Every recession is different. During the Great Recession unemployment skyrocketed and housing was a huge “house of cards” built on years of subprime loans, pick-a-payment plans, teaser rate adjustable mortgages, and fraudulent lending practices. It was not a shock that housing values sank. This “recession” will be entirely different. Thus far in 2022, the Orange County housing market has slowed from an Expected Market Time (the time between hammering in the FOR-SALE sign to opening escrow) of 19 days in early March to 65 days today, yet the slowing has stopped. In fact, the market time has dropped by 7 days since climbing to 72 days a month ago. To understand why housing has shifted but is not on the verge of collapse, look no further than to good old-fashioned supply and demand.
On the demand side of the equation (a snapshot of the number of new escrows over the prior
month), buyer activity has been muted all year. A premature peak was reached at the end of
March with 2,286 pending sales, down 28% from last year’s peak of 3,162 pendings.
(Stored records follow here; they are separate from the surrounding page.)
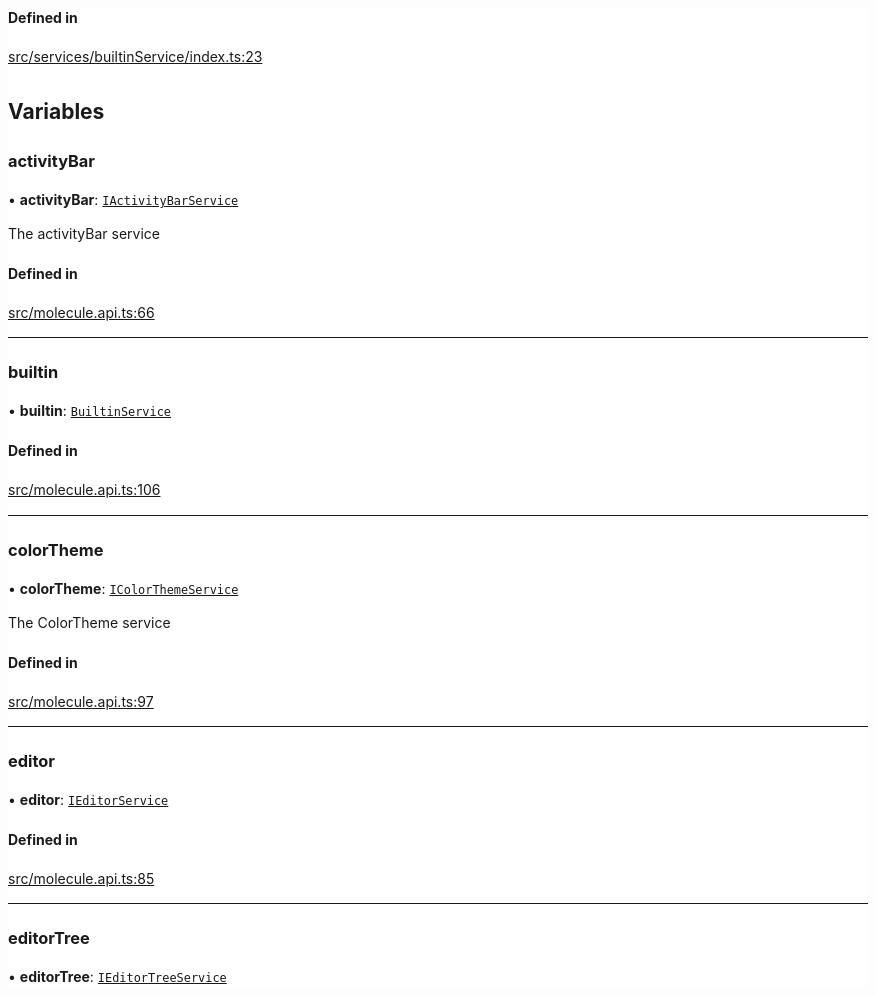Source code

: #### Defined in

[src/services/builtinService/index.ts:23](https://github.com/DTStack/molecule/blob/b5324fcf/src/services/builtinService/index.ts#L23)

## Variables

### activityBar

• **activityBar**: [`IActivityBarService`](../interfaces/molecule.IActivityBarService)

The activityBar service

#### Defined in

[src/molecule.api.ts:66](https://github.com/DTStack/molecule/blob/b5324fcf/src/molecule.api.ts#L66)

---

### builtin

• **builtin**: [`BuiltinService`](../classes/molecule.BuiltinService)

#### Defined in

[src/molecule.api.ts:106](https://github.com/DTStack/molecule/blob/b5324fcf/src/molecule.api.ts#L106)

---

### colorTheme

• **colorTheme**: [`IColorThemeService`](../interfaces/molecule.IColorThemeService)

The ColorTheme service

#### Defined in

[src/molecule.api.ts:97](https://github.com/DTStack/molecule/blob/b5324fcf/src/molecule.api.ts#L97)

---

### editor

• **editor**: [`IEditorService`](../interfaces/molecule.IEditorService)

#### Defined in

[src/molecule.api.ts:85](https://github.com/DTStack/molecule/blob/b5324fcf/src/molecule.api.ts#L85)

---

### editorTree

• **editorTree**: [`IEditorTreeService`](../interfaces/molecule.IEditorTreeService)
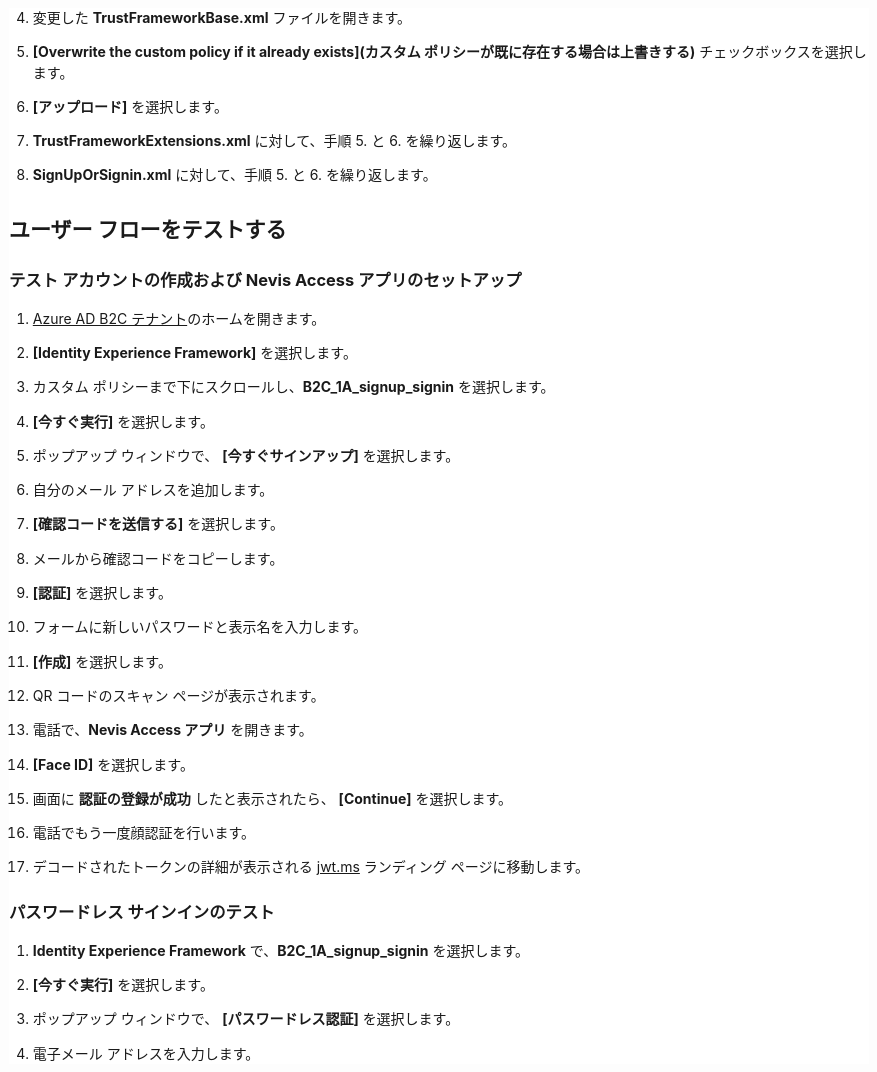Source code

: 4. 変更した **TrustFrameworkBase.xml** ファイルを開きます。

5. **[Overwrite the custom policy if it already exists]\(カスタム ポリシーが既に存在する場合は上書きする\)** チェックボックスを選択します。
6. **[アップロード]** を選択します。

7. **TrustFrameworkExtensions.xml** に対して、手順 5. と 6. を繰り返します。

8. **SignUpOrSignin.xml** に対して、手順 5. と 6. を繰り返します。

## <a name="test-the-user-flow"></a>ユーザー フローをテストする

### <a name="test-account-creation-and-nevis-access-app-setup"></a>テスト アカウントの作成および Nevis Access アプリのセットアップ

1. [Azure AD B2C テナント](https://portal.azure.com/#blade/Microsoft_AAD_B2CAdmin/TenantManagementMenuBlade/overview)のホームを開きます。

2. **[Identity Experience Framework]** を選択します。

3. カスタム ポリシーまで下にスクロールし、**B2C_1A_signup_signin** を選択します。

4. **[今すぐ実行]** を選択します。

5. ポップアップ ウィンドウで、 **[今すぐサインアップ]** を選択します。

6. 自分のメール アドレスを追加します。

7. **[確認コードを送信する]** を選択します。

8. メールから確認コードをコピーします。

9. **[認証]** を選択します。

10. フォームに新しいパスワードと表示名を入力します。

11. **[作成]** を選択します。

12. QR コードのスキャン ページが表示されます。

13. 電話で、**Nevis Access アプリ** を開きます。

14. **[Face ID]** を選択します。

15. 画面に **認証の登録が成功** したと表示されたら、 **[Continue]** を選択します。

16. 電話でもう一度顔認証を行います。

17. デコードされたトークンの詳細が表示される [jwt.ms](https://jwt.ms) ランディング ページに移動します。

### <a name="test-the-pure-passwordless-sign-in"></a>パスワードレス サインインのテスト

1. **Identity Experience Framework** で、**B2C_1A_signup_signin** を選択します。

2. **[今すぐ実行]** を選択します。

3. ポップアップ ウィンドウで、 **[パスワードレス認証]** を選択します。

4. 電子メール アドレスを入力します。
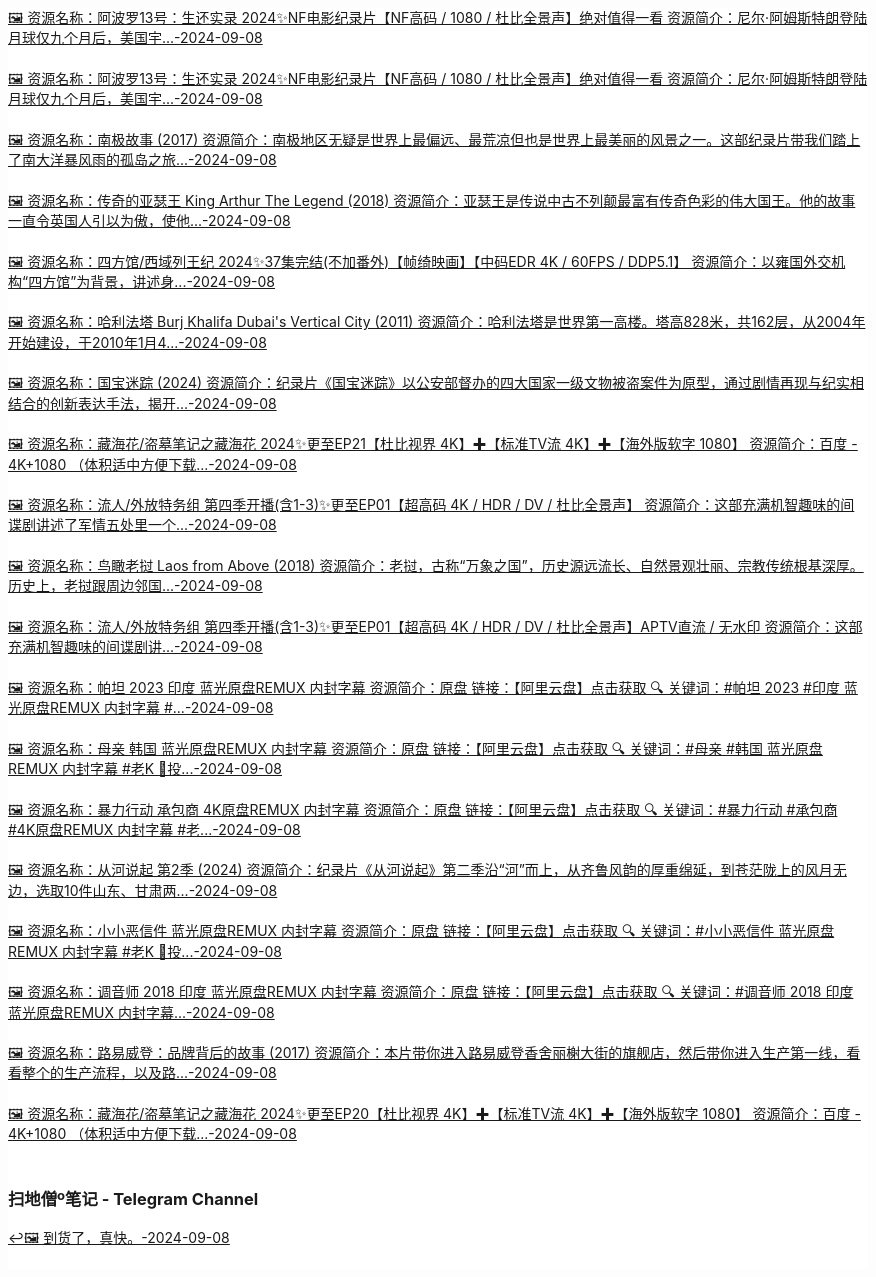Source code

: <a target=_blank rel=nofollow href="https://t.me/yunpanpan/59882" >🖼 资源名称：阿波罗13号：生还实录 2024✨NF电影纪录片【NF高码 / 1080 / 杜比全景声】绝对值得一看 资源简介：尼尔·阿姆斯特朗登陆月球仅九个月后，美国宇...-2024-09-08</a><br/><br/><a target=_blank rel=nofollow href="https://t.me/yunpanpan/59881" >🖼 资源名称：阿波罗13号：生还实录 2024✨NF电影纪录片【NF高码 / 1080 / 杜比全景声】绝对值得一看 资源简介：尼尔·阿姆斯特朗登陆月球仅九个月后，美国宇...-2024-09-08</a><br/><br/><a target=_blank rel=nofollow href="https://t.me/yunpanpan/59880" >🖼 资源名称：南极故事 (2017) 资源简介：南极地区无疑是世界上最偏远、最荒凉但也是世界上最美丽的风景之一。这部纪录片带我们踏上了南大洋暴风雨的孤岛之旅...-2024-09-08</a><br/><br/><a target=_blank rel=nofollow href="https://t.me/yunpanpan/59879" >🖼 资源名称：传奇的亚瑟王 King Arthur The Legend (2018) 资源简介：亚瑟王是传说中古不列颠最富有传奇色彩的伟大国王。他的故事一直令英国人引以为傲，使他...-2024-09-08</a><br/><br/><a target=_blank rel=nofollow href="https://t.me/yunpanpan/59878" >🖼 资源名称：四方馆/西域列王纪 2024✨37集完结(不加番外)【帧绮映画】【中码EDR 4K / 60FPS / DDP5.1】 资源简介：以雍国外交机构“四方馆”为背景，讲述身...-2024-09-08</a><br/><br/><a target=_blank rel=nofollow href="https://t.me/yunpanpan/59877" >🖼 资源名称：哈利法塔 Burj Khalifa Dubai's Vertical City (2011) 资源简介：哈利法塔是世界第一高楼。塔高828米，共162层，从2004年开始建设，于2010年1月4...-2024-09-08</a><br/><br/><a target=_blank rel=nofollow href="https://t.me/yunpanpan/59876" >🖼 资源名称：国宝迷踪 (2024) 资源简介：纪录片《国宝迷踪》以公安部督办的四大国家一级文物被盗案件为原型，通过剧情再现与纪实相结合的创新表达手法，揭开...-2024-09-08</a><br/><br/><a target=_blank rel=nofollow href="https://t.me/yunpanpan/59875" >🖼 资源名称：藏海花/盗墓笔记之藏海花 2024✨更至EP21【杜比视界 4K】✚【标准TV流 4K】✚【海外版软字 1080】 资源简介：百度 - 4K+1080 （体积适中方便下载...-2024-09-08</a><br/><br/><a target=_blank rel=nofollow href="https://t.me/yunpanpan/59874" >🖼 资源名称：流人/外放特务组 第四季开播(含1-3)✨更至EP01【超高码 4K / HDR / DV / 杜比全景声】 资源简介：这部充满机智趣味的间谍剧讲述了军情五处里一个...-2024-09-08</a><br/><br/><a target=_blank rel=nofollow href="https://t.me/yunpanpan/59873" >🖼 资源名称：鸟瞰老挝 Laos from Above (2018) 资源简介：老挝，古称“万象之国”，历史源远流长、自然景观壮丽、宗教传统根基深厚。历史上，老挝跟周边邻国...-2024-09-08</a><br/><br/><a target=_blank rel=nofollow href="https://t.me/yunpanpan/59872" >🖼 资源名称：流人/外放特务组 第四季开播(含1-3)✨更至EP01【超高码 4K / HDR / DV / 杜比全景声】APTV直流 / 无水印 资源简介：这部充满机智趣味的间谍剧讲...-2024-09-08</a><br/><br/><a target=_blank rel=nofollow href="https://t.me/yunpanpan/59871" >🖼 资源名称：帕坦 2023 印度 蓝光原盘REMUX 内封字幕 资源简介：原盘 链接：【阿里云盘】点击获取 🔍 关键词：#帕坦 2023 #印度 蓝光原盘REMUX 内封字幕 #...-2024-09-08</a><br/><br/><a target=_blank rel=nofollow href="https://t.me/yunpanpan/59870" >🖼 资源名称：母亲 韩国 蓝光原盘REMUX 内封字幕 资源简介：原盘 链接：【阿里云盘】点击获取 🔍 关键词：#母亲 #韩国 蓝光原盘REMUX 内封字幕 #老K 🦜投...-2024-09-08</a><br/><br/><a target=_blank rel=nofollow href="https://t.me/yunpanpan/59869" >🖼 资源名称：暴力行动 承包商 4K原盘REMUX 内封字幕 资源简介：原盘 链接：【阿里云盘】点击获取 🔍 关键词：#暴力行动 #承包商 #4K原盘REMUX 内封字幕 #老...-2024-09-08</a><br/><br/><a target=_blank rel=nofollow href="https://t.me/yunpanpan/59868" >🖼 资源名称：从河说起 第2季 (2024) 资源简介：纪录片《从河说起》第二季沿“河”而上，从齐鲁风韵的厚重绵延，到苍茫陇上的风月无边，选取10件山东、甘肃两...-2024-09-08</a><br/><br/><a target=_blank rel=nofollow href="https://t.me/yunpanpan/59867" >🖼 资源名称：小小恶信件 蓝光原盘REMUX 内封字幕 资源简介：原盘 链接：【阿里云盘】点击获取 🔍 关键词：#小小恶信件 蓝光原盘REMUX 内封字幕 #老K 🦜投...-2024-09-08</a><br/><br/><a target=_blank rel=nofollow href="https://t.me/yunpanpan/59866" >🖼 资源名称：调音师 2018 印度 蓝光原盘REMUX 内封字幕 资源简介：原盘 链接：【阿里云盘】点击获取 🔍 关键词：#调音师 2018 印度 蓝光原盘REMUX 内封字幕...-2024-09-08</a><br/><br/><a target=_blank rel=nofollow href="https://t.me/yunpanpan/59865" >🖼 资源名称：路易威登：品牌背后的故事 (2017) 资源简介：本片带你进入路易威登香舍丽榭大街的旗舰店，然后带你进入生产第一线，看看整个的生产流程，以及路...-2024-09-08</a><br/><br/><a target=_blank rel=nofollow href="https://t.me/yunpanpan/59864" >🖼 资源名称：藏海花/盗墓笔记之藏海花 2024✨更至EP20【杜比视界 4K】✚【标准TV流 4K】✚【海外版软字 1080】 资源简介：百度 - 4K+1080 （体积适中方便下载...-2024-09-08</a><br/><br/>





###  扫地僧º笔记 - Telegram Channel

<a target=_blank rel=nofollow href="https://t.me/lover_links/6324" >↩️🖼 到货了，真快。-2024-09-08</a><br/><br/>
Compared to the 3-year average peak prior to COVID (2017 to 2019) of 2,816, this year was 19% less. Today, demand sits at 1,849, slightly higher than where it stood a month ago at 1,693. Even with the recent rise, today’s reading is the lowest level for this time of year since 2007, the start of the Great Recession. The current demand level is typically reserved for the slowest time of the year for real estate, January, with a 3-year average pending sales(2017 to 2019) of 1,551 pending sales, and December, 3-year average of 1,637. The August 3-year average is 2,506 pending sales, 36% higher than today.
Today’s demand levels are significantly muted due to mortgage rates rising from 3.25% at the start of the year to 5.72% where they stand today, according to Mortgage News Daily. The buyer pool has been impacted and reduced by the massive drop in affordability that accompanies such a steep rise in rates.